Bio blast. My interest in worm juice was sparked by Jay Fuhrer’s efforts at the Menoken Farm, a conservation demonstration showcase in central North Dakota. Jay recalls that his passion for worm juice traces back to a long car ride across Australia with Ian and Di Haggerty; they raise sheep and wheat on 32,000 acres, and use worm juice as a seed treatment to facilitate “rhizosheath” development on the emerging wheat seedlings.

“I thought it was worth a look here in the Northern Plains,” Jay says. For the past couple of growing seasons, he has collected worm juice from an on-farm composting system and used it as an in-furrow application when planting corn, soybeans, and wheat.

earth worms

Earthworms, such as these large European nightcrawlers in the author’s bioreactor, thrive in compost.
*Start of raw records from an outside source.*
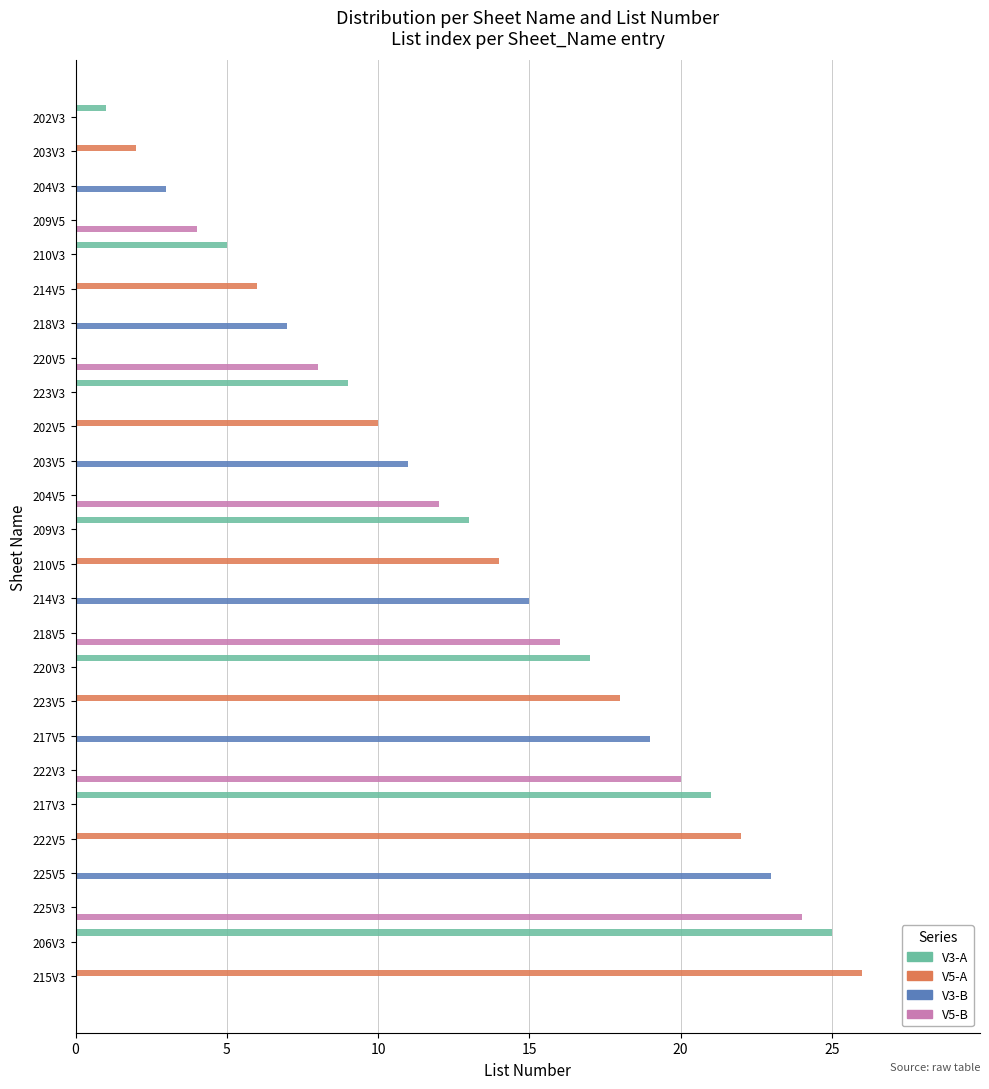

What are all the series names shown in the legend?

V3-A, V5-A, V3-B, V5-B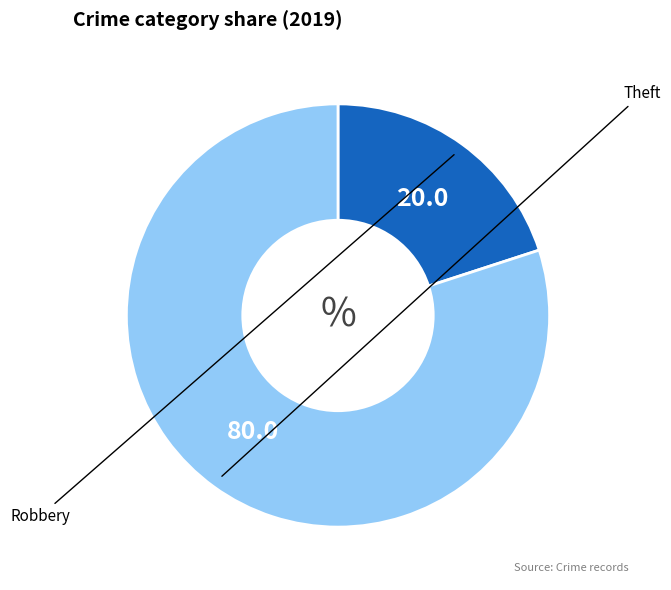

Does any single category account for the majority?

Yes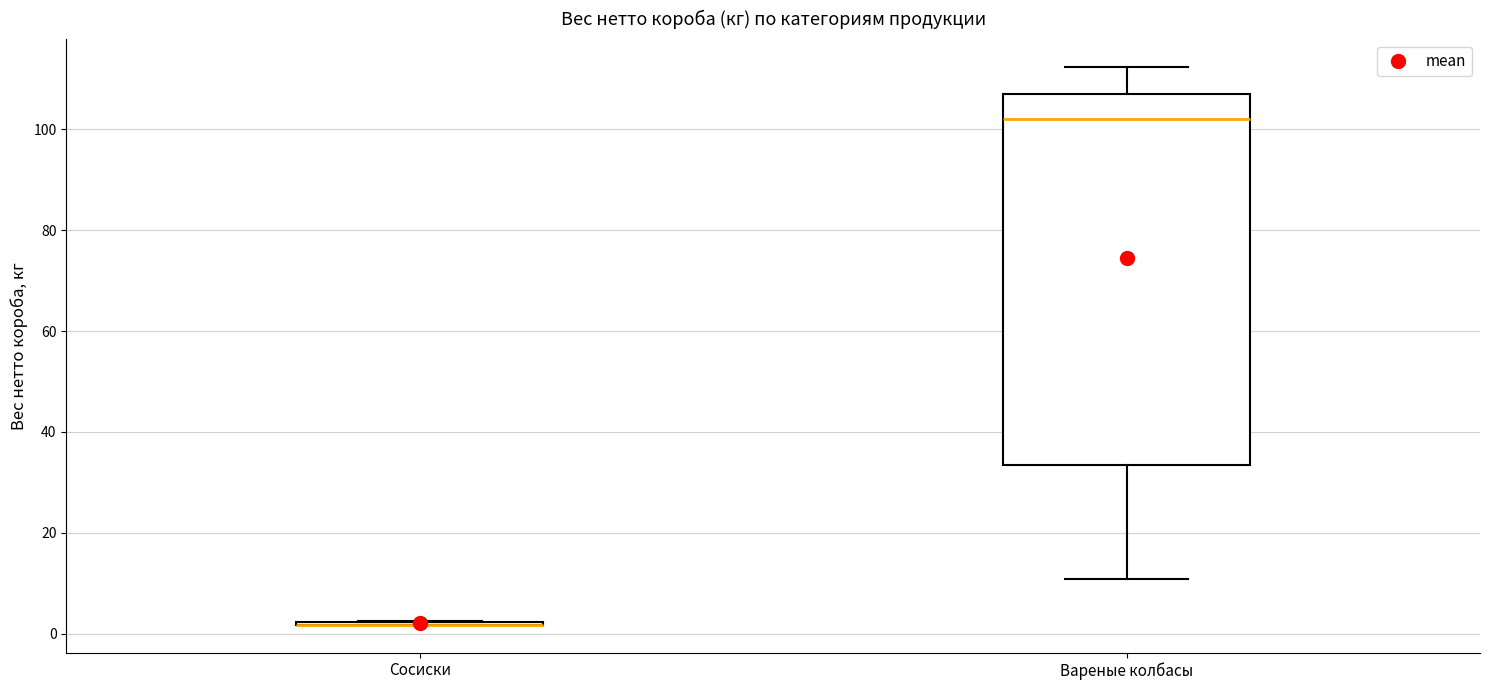

Where does the lower whisker of the box for Вареные колбасы end on the y-axis? The values are not printed on the chart, so give them approximately, as read against the axis.

10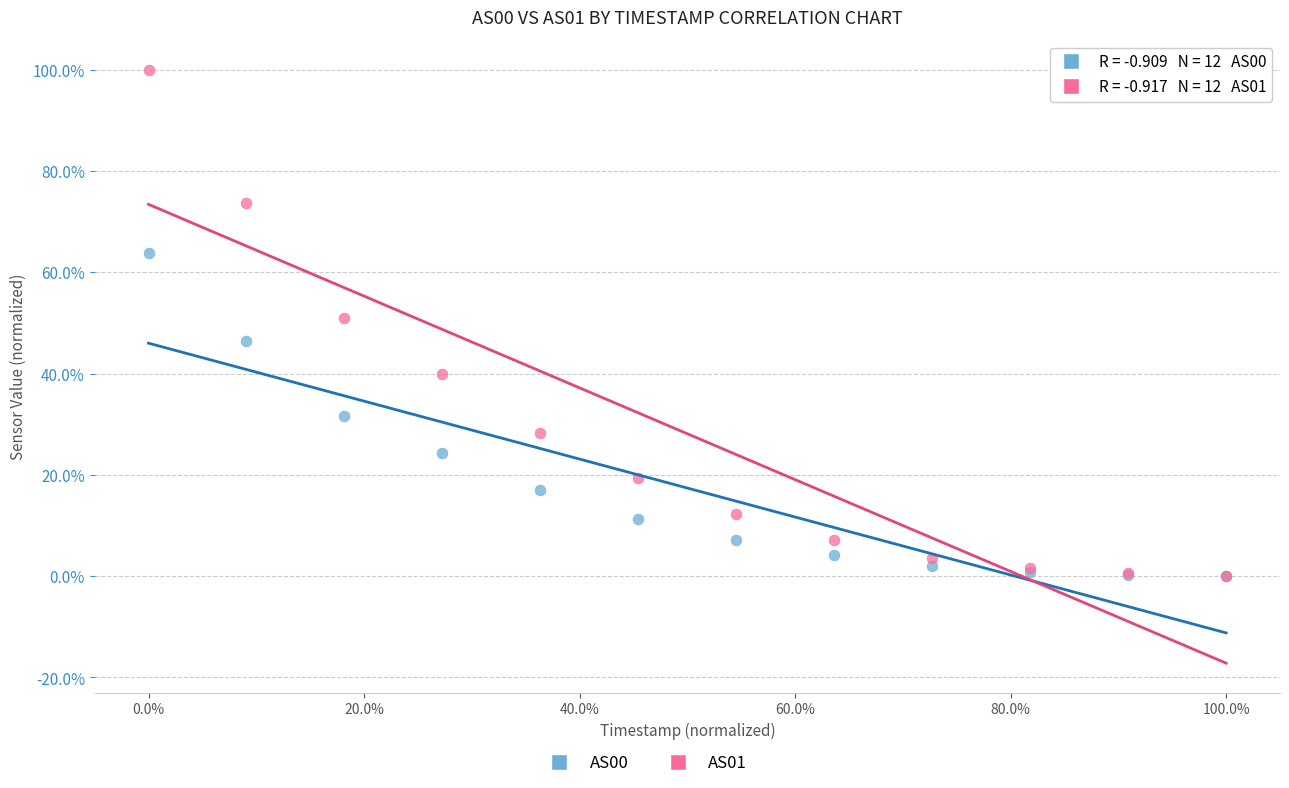

Which series has the largest Y range (max minus min)?

AS01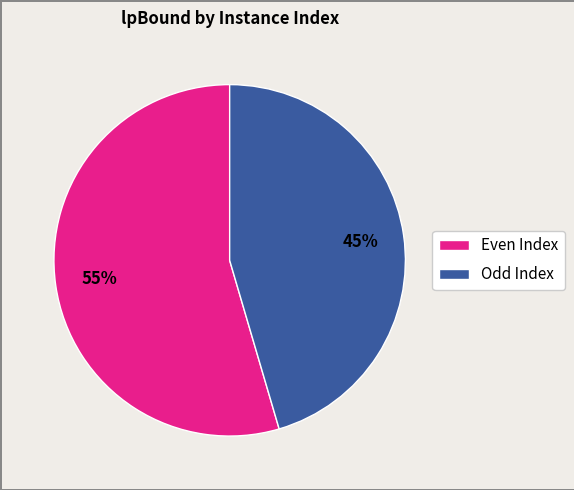

Does any single category account for the majority?

Yes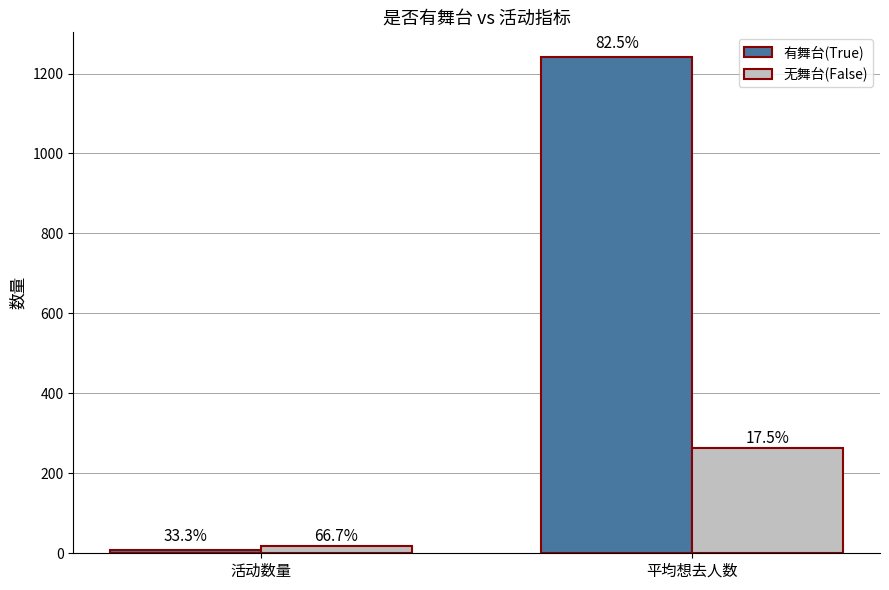

Reading left to right, transcribe all the data shown in this chart.

有舞台(True): 活动数量=9	平均想去人数=1241
无舞台(False): 活动数量=18	平均想去人数=263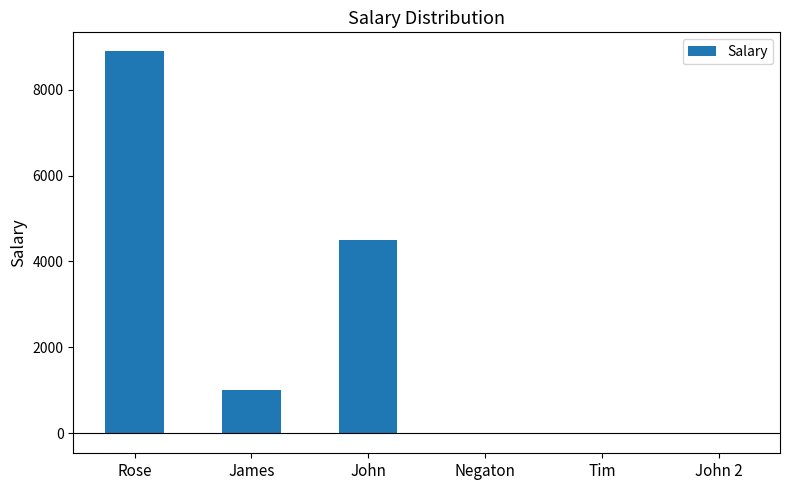

What is the maximum value shown in the chart?

8888.0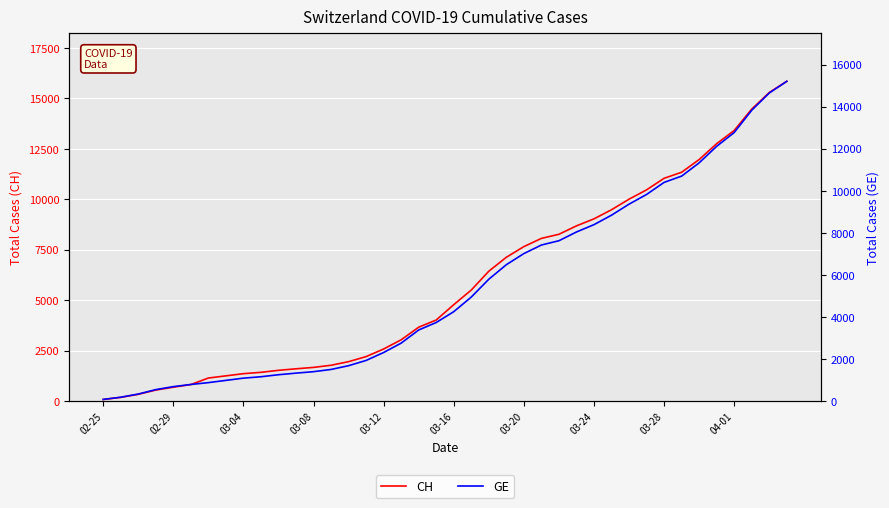

True or false: GE and CH intersect in this chart.

False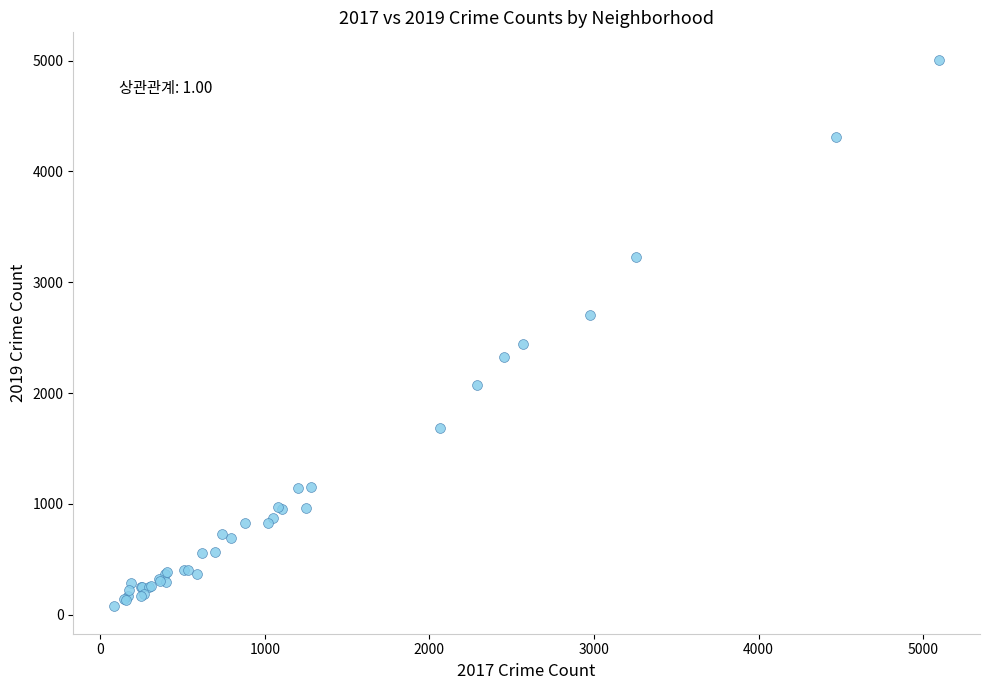

What Y value in the scatter plot is closest to 2542?

2441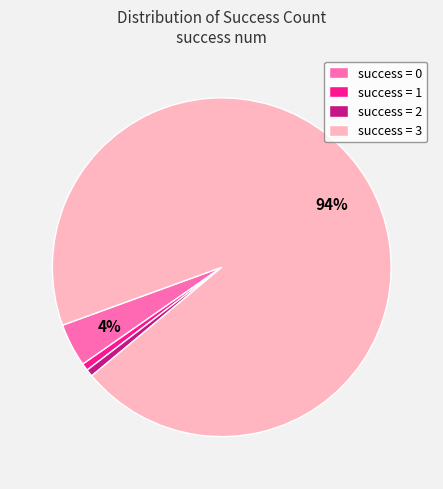

Is it true that success = 2 is 9% of the pie?

False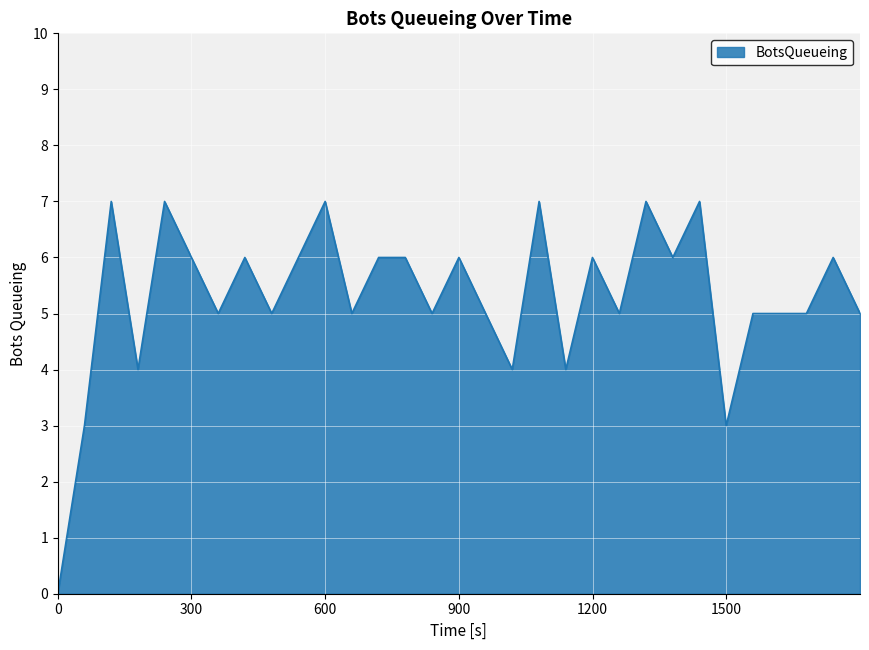

How many lines are shown in the chart?

1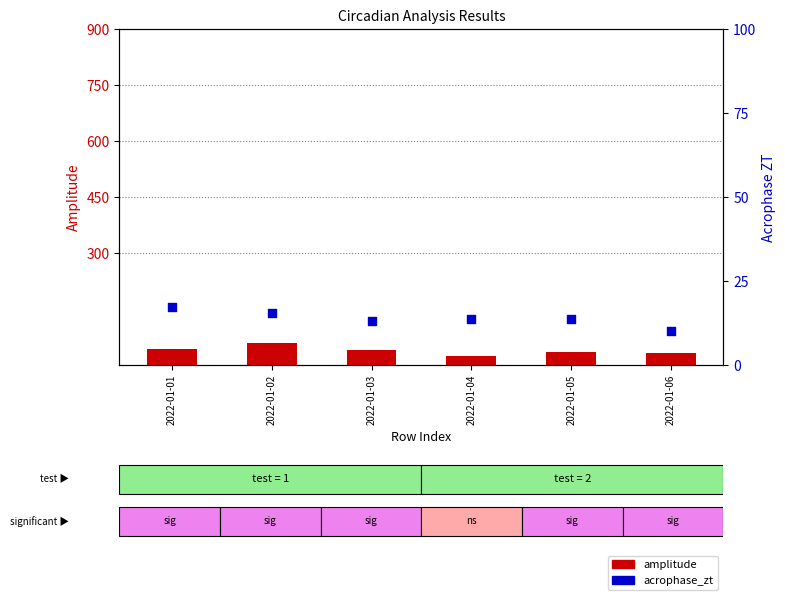

Which series reaches the minimum Y coordinate?

acrophase_zt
He’s still sorting through reams of information gathered during the 2019 growing season, and will gather even more data in 2020. However, he saw some interesting results when he compared the soil in the treated furrow to non-treated areas. Results from PFLA tests—which provide a snapshot of the soil microbial community—showed that worm juice moved the needle for mycorrhizal fungi. “One of the biggest challenges in all the years I’ve worked with soil health has been to try to find a management practice that impacts mycorrhizal fungi,” he says. “The worm juice project has produced the largest change I’ve ever seen.”

Soil health advocate Chris Teachout has seen similar results in his two years of experience with worm juice. He uses the product as an in-furrow treatment on his southwest Iowa farm, and has experimented with a few foliar applications as well.

Jay Fuhrer

Jay Fuhrer has seen worm juice provide a biological boost to the soil in North Dakota, where an in-furrow application increased levels of mycorrhizal fungi.

Chris sees value in worm juice as a tool to balance the ratio of fungus to bacteria, which typically runs 1:1 in healthy soils. “Bacteria have taken the upper hand in intensively farmed soil, so we need to help the fungi,” he says. He built a Johnson-Su composting bioreactor (plans available at the regenerationinternational.org website) and tested the resulting compost; it showed a 4.9:1 fungi-to-bacteria ratio.

The best part is, he didn’t have to trade a cow to get this “miracle” product. “It costs 25 cents to 50 cents an acre for us to apply worm juice,” he says. “I think worm juice has a future as another layer in the techniques we use to improve soil health.”